Two of the indels in NCU16001 (the truncated NADH dehydrogenase subunit 2) occur in multiple strains and are well supported although both of these indels occur in short strings of the same base. NCU16002 encodes a conserved hypothetical protein and has multiple unique and shared indels including the second most common indel in the mitochondrial genome among these strains. The deletion of one A from position 1,532 in this ORF removes 121 amino acids from the final putative protein product. This ORF, also known as ufILM (D’Souza et al. 2005), has little orthology to other proteins in the PUBMED NR protein database, and has no conserved protein domains. The finding of these frameshift inducing indels suggests that these two genes are both pseudogenes resulting from an ancestral partial duplication within the mitochondrial genome (Agsteribbe et al. 1989). While many mitochondrial ORFs have indels, these do not follow the same pattern of bias towards indels that do not disrupt the reading frame as was seen for indels in nuclear genes (McCluskey et al. 2011). Although the observation of the same indel in multiple strains lends credence to the fact that they are an accurate representation of the underlying sequence, indels are commonly seen occurring in runs of the same base and it cannot be determined from these data whether these are changes in the mitochondrial genome or systematic errors in the sequencing process. Although intrachromosomal rearrangements have been previously implicated as being responsible for the start-stop growth phenotype of so called stopper mutants, the rearrangements found in the present study do not correspond to those described for the stopper E35 mutant (de Vries et al. 1986). Indeed, the rearrangements typically only comprise a fraction of the reads for a given region. The anomalous characterization of interchromosomal recombination between nuclear and mitochondrial genomes by the Breakdancer program suggests either artifacts from library construction or in silica in the subsequent analysis. The possibility that mitochondrial sequences are found in the nuclear genome or that nuclear sequence is present in the mitochondrial genome is impossible to assess without additional investigation.

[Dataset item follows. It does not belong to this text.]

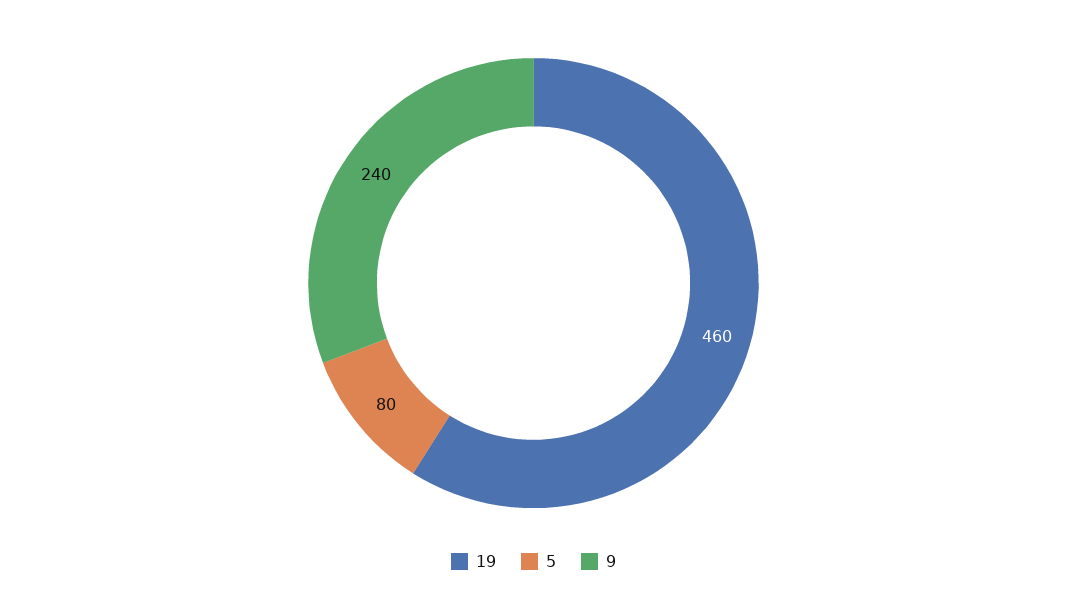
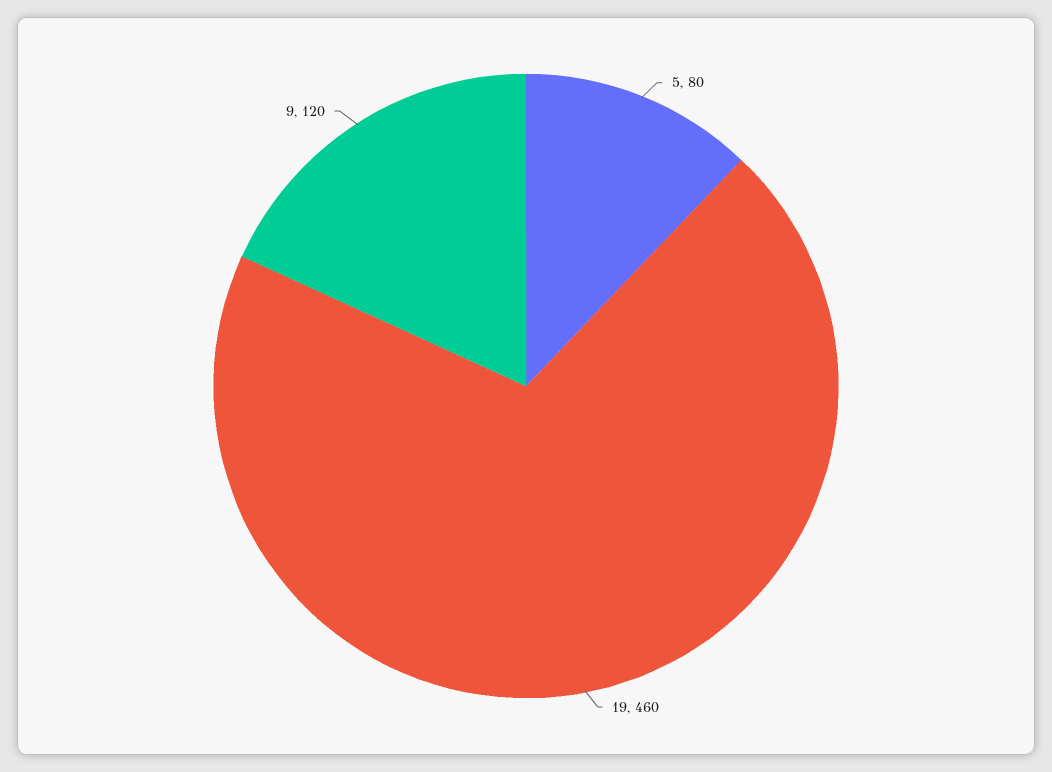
9: 240 -> 120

While a traditional view of the mitochondria is that of individual cell-like organelles (Luck 1963), recent study suggests more of a filamentous or syncytial structure (Bowman et al. 2009) with the mitochondrial DNA organized into nucleoids (Gilkerson et al. 2008, Basse 2010). Moreover, recent analysis of the mitochondrial proteome is adding to the understanding of the role of nuclear and mitochondrial encoded genes (Keeping et al. 2011). While it may be attractive to suggest that the deleterious mutations detected in a fraction of the reads in the whole genome sequencing of Neurospora strains represent defective mitochondrial genomes present in an otherwise healthy background, the present level of analysis does not allow this conclusion. The fact that most of the indels were homoallelic contrasts markedly with the observation that most of the SNVs were multiallelic. By way of contrast, larger scale rearrangements detected by the Breakdancer algorithm were mostly multiallelic. Whether these observations provide insight into fundamental aspects of mitochondrial genome maintenance cannot be determined with the present dataset. Additional experiments, for example comparing sequence from freshly germinated conidia to that generated from stationary-phase cultures, may allow insight into the nature of these polymorphisms. Future studies may take advantage of the information presented here to, for example, amplify unique DNA fragments only generated by deletions or large-scale rearrangements. Recent advances in whole genome sequencing may enable experimental analysis of mutation and rearrangements of mitochondrial genome in Neurospora, other fungi, and indeed all organisms.